Passage shown:
BEGIN
Indian stock markets present a mixed bag for investors as we enter the new year, with several key players exhibiting unique trajectories. Here's a look at some stocks to watch:
HDFC Bank: The largest private sector bank is showing signs of recovery after a period of subdued growth following its merger. For the December 2025 quarter, HDFC Bank posted an 11.9% year-on-year loan growth, signaling a strong rebound. Deposits also grew 11.5%, and the bank's credit-to-deposit ratio is nearing 99.5%. Trading near its 10-year valuation lows, the stock presents an attractive proposition for investors. However, HDFC Bank shares may experience a gap-down opening due to a significant drop in its American Depositary Receipts (ADR) by 6.33%. Despite this, analysts maintain a positive outlook, with 46 out of 48 analysts tracking the company recommending a 'buy' rating.
Trent: The retail arm of the Tata group, saw its standalone revenue grow by 17% in the third quarter. Trent has been rapidly expanding its store network, reaching 1,164 stores as of December 31, 2025. The company clarified to the stock exchanges that it was unaware of any undisclosed developments affecting share performance after an inquiry regarding significant movement in its share trading volume.
Axis Bank: India's third largest private lender reported a 14% jump in its gross advances and a 15% rise in total deposits in the December quarter. However, the bank's net profit declined 26% to ₹5,090 crore, impacted by a one-time provision for crop loans. Despite the profit dip, shares of Axis Bank Ltd. closed with a 1.55% gain, indicating investor confidence in the underlying operational growth.
Adani Power: JM Financial initiated coverage on Adani Power with a 'Buy' rating, setting a target price of Rs 178 per share, implying a potential upside of 22.8%. The brokerage's optimism stems from the company's strong execution capabilities, dominant position in the thermal power space, and the robust demand outlook for power in India. Adani Power is targeting a capacity of 41.9 GW by FY32.
Dabur: The FMCG giant has reported early signs of demand recovery in its third quarter, attributing the uplift to recent Goods and Services Tax (GST) rate adjustments and improving trade sentiment. Dabur anticipates mid-single digit revenue growth for the quarter, with rural markets outperforming urban ones. The company projects stronger profit growth than revenue, driven by robust performance in key segments like Home and Personal Care.
ONGC: Shares of Oil & Natural Gas Corporation (ONGC) are expected to be in focus following a gas leak incident in Andhra Pradesh and a joint venture with MOL, Japan. ONGC will hold a 50% equity stake in each of the two JV entities, with the remaining 50% being held by MOL. Concerns regarding the implications of US military actions in Venezuela, where ONGC has significant oil and gas assets, have also impacted the stock.
Torrent Pharma: The company's board has approved raising up to ₹12,500 crore through secured, rated, listed, redeemable non-convertible debentures on a private placement basis. This fundraising initiative follows the company's major acquisition announcement from June last year, when it planned to acquire a majority stake in J B Chemicals and Pharmaceuticals. ICRA Limited has reaffirmed Torrent Pharmaceuticals' credit ratings, maintaining its strong financial standing.
Market Overview: Indian equities ended lower on Monday, with Nifty down 78 points and Sensex slipping 322 points. IT stocks and HDFC Bank led declines amid concerns over U.S. tariffs and rising funding costs. The market is cautiously optimistic with global cues.
END
Brief 1:
Using the market roundup, answer each question briefly:
(a) How many stores had Trent reached as of December 31, 2025?
(b) What target price per share did JM Financial set for Adani Power?
(c) By how many points did the Sensex slip on Monday?
Brief 2:
State whether each statement agrees with the market roundup, and quote the words that settle it:
(a) Axis Bank's net profit fell 26% in the December quarter.
(b) Dabur expects urban markets to outperform rural ones.
(c) HDFC Bank's American Depositary Receipts dropped by 6.33%.
Brief 3:
Rewrite the part of the market roundup that opens with the words "ONGC: Shares of" and closes with "strong financial standing.", replacing "debentures" with "bonds".
Rely solely on the market roundup above when responding.

Information:
BEGIN
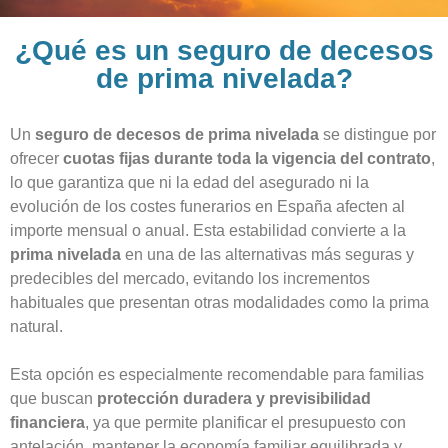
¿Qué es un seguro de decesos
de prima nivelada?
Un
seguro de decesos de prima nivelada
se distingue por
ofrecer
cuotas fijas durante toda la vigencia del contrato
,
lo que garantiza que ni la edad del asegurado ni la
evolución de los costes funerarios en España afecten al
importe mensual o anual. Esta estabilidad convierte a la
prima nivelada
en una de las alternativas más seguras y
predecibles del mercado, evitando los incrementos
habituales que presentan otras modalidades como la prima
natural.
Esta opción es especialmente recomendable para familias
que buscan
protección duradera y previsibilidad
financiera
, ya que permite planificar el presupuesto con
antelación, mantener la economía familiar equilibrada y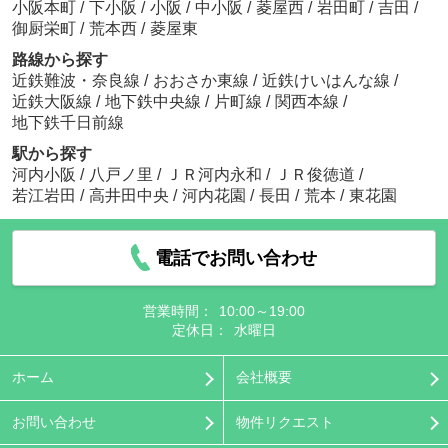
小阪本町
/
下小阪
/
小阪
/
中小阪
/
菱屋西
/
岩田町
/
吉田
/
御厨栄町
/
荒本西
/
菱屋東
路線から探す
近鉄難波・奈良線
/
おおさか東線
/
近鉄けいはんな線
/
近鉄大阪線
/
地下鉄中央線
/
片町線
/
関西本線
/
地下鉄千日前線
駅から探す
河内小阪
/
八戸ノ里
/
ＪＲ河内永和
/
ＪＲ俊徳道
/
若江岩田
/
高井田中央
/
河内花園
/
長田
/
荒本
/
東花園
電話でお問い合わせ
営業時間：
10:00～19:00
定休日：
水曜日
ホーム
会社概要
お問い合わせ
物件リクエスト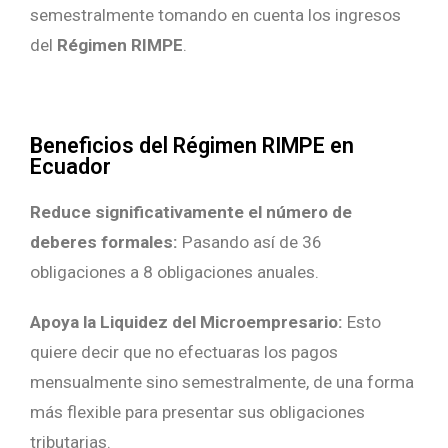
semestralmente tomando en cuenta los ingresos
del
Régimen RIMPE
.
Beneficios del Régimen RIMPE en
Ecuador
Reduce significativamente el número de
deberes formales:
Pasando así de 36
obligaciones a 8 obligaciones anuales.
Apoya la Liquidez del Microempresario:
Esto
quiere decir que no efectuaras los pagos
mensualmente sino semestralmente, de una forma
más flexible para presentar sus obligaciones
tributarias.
END
BEGIN
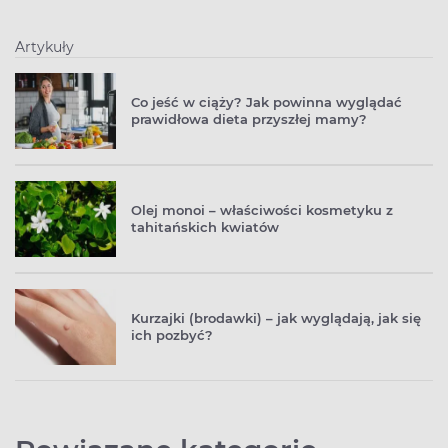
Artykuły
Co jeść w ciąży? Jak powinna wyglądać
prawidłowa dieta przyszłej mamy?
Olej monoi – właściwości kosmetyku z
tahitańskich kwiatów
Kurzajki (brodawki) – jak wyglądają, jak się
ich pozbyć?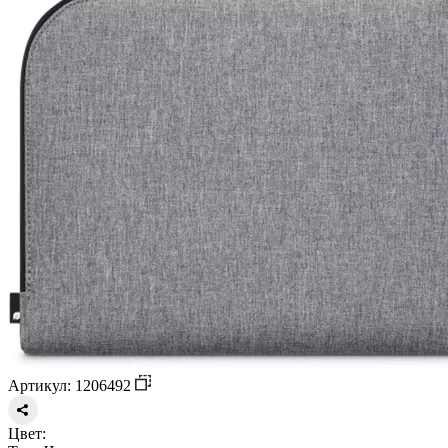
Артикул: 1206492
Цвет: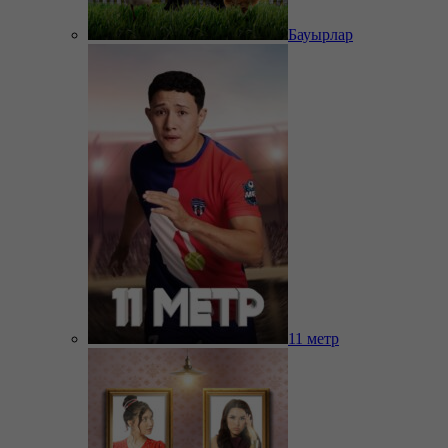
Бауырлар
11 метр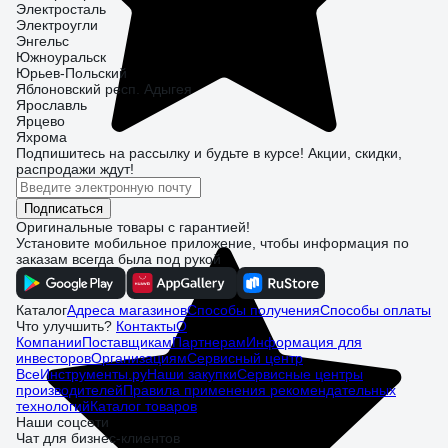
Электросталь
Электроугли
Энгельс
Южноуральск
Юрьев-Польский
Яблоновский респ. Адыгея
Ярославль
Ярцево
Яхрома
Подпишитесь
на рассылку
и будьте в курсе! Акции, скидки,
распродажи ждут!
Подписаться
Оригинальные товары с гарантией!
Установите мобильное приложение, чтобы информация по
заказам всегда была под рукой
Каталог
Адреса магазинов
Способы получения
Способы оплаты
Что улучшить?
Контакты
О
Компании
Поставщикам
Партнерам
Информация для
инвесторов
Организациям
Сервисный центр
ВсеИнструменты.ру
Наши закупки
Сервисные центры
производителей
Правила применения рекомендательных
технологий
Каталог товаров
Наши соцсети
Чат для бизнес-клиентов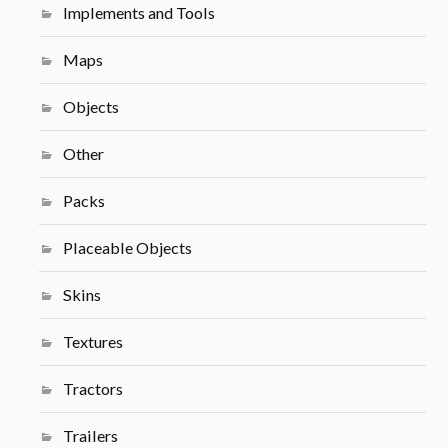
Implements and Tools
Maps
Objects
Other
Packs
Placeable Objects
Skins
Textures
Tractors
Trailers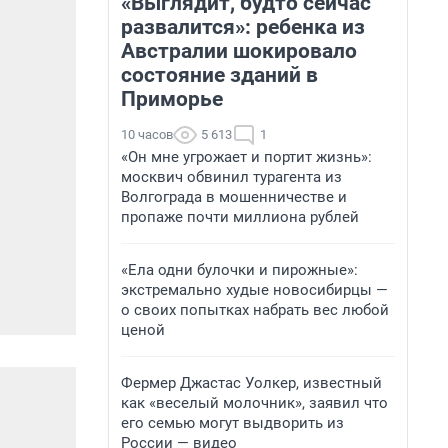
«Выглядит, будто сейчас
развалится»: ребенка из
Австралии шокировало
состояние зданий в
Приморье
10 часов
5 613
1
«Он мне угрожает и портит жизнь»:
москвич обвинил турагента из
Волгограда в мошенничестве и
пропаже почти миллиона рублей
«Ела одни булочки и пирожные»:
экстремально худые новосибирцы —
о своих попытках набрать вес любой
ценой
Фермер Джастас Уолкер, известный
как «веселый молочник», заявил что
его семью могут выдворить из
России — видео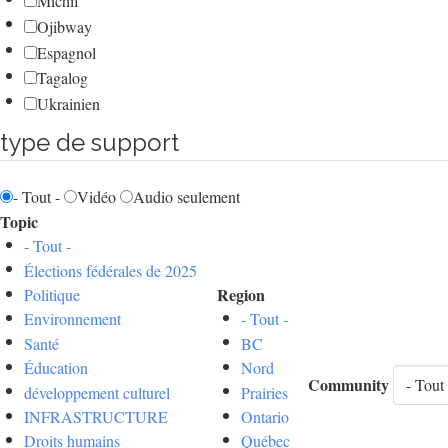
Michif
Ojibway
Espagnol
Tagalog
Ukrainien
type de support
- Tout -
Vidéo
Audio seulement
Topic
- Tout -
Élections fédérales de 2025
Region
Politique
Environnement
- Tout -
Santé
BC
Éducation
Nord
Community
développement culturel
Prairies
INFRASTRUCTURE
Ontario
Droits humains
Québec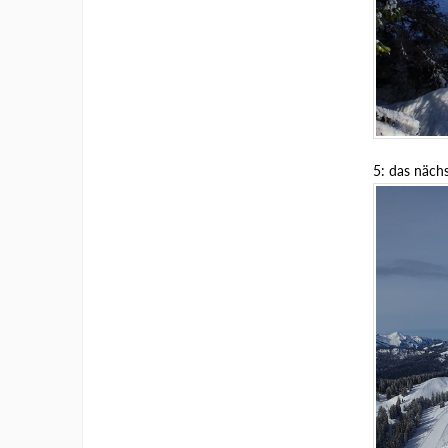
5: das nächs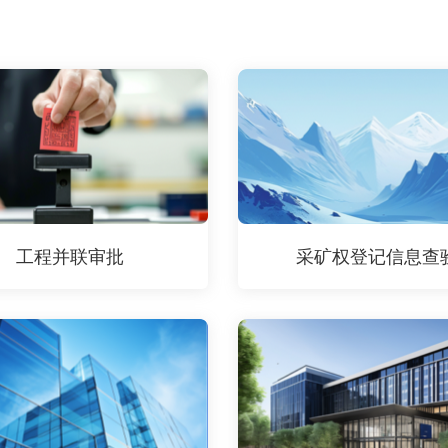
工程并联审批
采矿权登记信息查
END
BEGIN
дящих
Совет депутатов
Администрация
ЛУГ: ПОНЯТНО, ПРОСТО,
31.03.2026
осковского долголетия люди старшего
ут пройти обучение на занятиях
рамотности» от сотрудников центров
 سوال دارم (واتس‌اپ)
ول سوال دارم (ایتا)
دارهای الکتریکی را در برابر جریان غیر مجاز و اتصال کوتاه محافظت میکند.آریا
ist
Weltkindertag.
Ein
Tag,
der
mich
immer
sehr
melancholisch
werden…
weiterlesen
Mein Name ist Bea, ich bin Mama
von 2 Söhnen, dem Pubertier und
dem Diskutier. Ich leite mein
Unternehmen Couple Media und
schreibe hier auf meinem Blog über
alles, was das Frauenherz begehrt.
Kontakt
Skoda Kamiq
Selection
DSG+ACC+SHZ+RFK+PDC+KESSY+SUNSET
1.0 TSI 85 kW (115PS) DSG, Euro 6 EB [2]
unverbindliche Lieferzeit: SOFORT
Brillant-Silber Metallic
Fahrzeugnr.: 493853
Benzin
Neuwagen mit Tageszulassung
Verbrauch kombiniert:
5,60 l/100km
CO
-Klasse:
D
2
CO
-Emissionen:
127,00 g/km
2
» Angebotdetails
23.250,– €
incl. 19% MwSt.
END
Task solution 1:
(a) 1,164 stores
(b) Rs 178 per share
(c) 322 points

Task solution 2:
(a) Yes: "the bank's net profit declined 26% to ₹5,090 crore"
(b) No: "with rural markets outperforming urban ones"
(c) Yes: "a significant drop in its American Depositary Receipts (ADR) by 6.33%"

Task solution 3:
ONGC: Shares of Oil & Natural Gas Corporation (ONGC) are expected to be in focus following a gas leak incident in Andhra Pradesh and a joint venture with MOL, Japan. ONGC will hold a 50% equity stake in each of the two JV entities, with the remaining 50% being held by MOL. Concerns regarding the implications of US military actions in Venezuela, where ONGC has significant oil and gas assets, have also impacted the stock.
Torrent Pharma: The company's board has approved raising up to ₹12,500 crore through secured, rated, listed, redeemable non-convertible bonds on a private placement basis. This fundraising initiative follows the company's major acquisition announcement from June last year, when it planned to acquire a majority stake in J B Chemicals and Pharmaceuticals. ICRA Limited has reaffirmed Torrent Pharmaceuticals' credit ratings, maintaining its strong financial standing.